Last week BBC documentary Long Live Britain demonstrated that perfectly “smart” Brits are in denial about the results of poor diet, no exercise and fast food. Kidney disease, diabetes, liver damage and ill health are common in our “educated” society.

Is there any sign our kids are learning not to repeat our mistakes? Not really. And is that because they still don’t know how the human body works, are too thrawn to listen or too busy learning bad habits from us?

The new Curriculum for Excellence aims to broaden thinking and end rote learning. But beyond the exams and curriculum an even bigger force is at work inequality.

If you live in Scotland’s poorest 10% of neighbourhoods you’re five times more likely to experience crime, twice as likely to have health problems resulting in emergency hospital admission and your kids will score only half the combined academic results of their more affluent peers. These dramatically unequal life chances belong to a dramatically unequal society. And they don’t get fixed at the end of the food chain when kids sit exams.
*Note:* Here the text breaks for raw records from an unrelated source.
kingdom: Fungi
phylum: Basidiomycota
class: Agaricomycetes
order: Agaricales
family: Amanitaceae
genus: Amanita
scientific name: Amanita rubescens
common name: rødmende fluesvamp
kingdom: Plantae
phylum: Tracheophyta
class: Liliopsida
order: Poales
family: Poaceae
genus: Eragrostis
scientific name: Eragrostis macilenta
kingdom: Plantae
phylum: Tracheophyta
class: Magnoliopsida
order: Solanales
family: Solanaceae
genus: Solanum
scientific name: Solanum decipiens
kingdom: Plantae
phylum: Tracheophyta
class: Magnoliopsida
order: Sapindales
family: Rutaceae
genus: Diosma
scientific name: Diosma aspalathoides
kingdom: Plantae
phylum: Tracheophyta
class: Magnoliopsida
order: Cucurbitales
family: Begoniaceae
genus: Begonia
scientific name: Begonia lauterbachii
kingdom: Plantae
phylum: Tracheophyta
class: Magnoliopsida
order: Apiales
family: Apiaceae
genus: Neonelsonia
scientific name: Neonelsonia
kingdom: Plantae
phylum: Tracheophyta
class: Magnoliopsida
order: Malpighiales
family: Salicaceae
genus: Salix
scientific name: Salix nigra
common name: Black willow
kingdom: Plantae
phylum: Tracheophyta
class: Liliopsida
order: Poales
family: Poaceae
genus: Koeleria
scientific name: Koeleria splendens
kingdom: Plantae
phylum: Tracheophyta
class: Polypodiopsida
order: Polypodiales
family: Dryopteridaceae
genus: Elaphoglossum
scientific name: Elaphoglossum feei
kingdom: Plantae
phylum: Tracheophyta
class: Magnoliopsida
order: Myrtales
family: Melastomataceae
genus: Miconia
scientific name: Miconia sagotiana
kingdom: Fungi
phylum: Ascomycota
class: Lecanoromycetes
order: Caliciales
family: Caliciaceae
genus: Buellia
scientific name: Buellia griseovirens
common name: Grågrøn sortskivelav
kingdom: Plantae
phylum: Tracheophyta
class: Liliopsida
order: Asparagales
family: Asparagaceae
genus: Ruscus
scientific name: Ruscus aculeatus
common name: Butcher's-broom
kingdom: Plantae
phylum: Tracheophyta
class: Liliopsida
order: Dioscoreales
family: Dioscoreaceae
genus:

They get fixed right at the start.

Scottish employers actually agree.

They placed the following top in a Future Skills survey: planning and organisation, customer handling, problem solving, team working and oral communication.

When are these ‘soft’ skills primarily learned between birth and three years old. Which age-group gets least education spending in Scotland birth to three. How are soft skills most easily acquired at that tender age? Through engaged play in traditional, extended families or in a well-run nursery.

Finland regularly tops international tests for English and Maths while Scotland sits somewhere in the middle. Finns have affordable, high quality childcare for kids between one and seven, primary teachers with masters degrees, few exams and no private education. But their society is more equal than ours with executives earning between two and four times average wages not inhabiting another financial stratosphere.

So let’s not dump on the kids. They’ve worked hard and done well. The next step change in exam results is really down to us.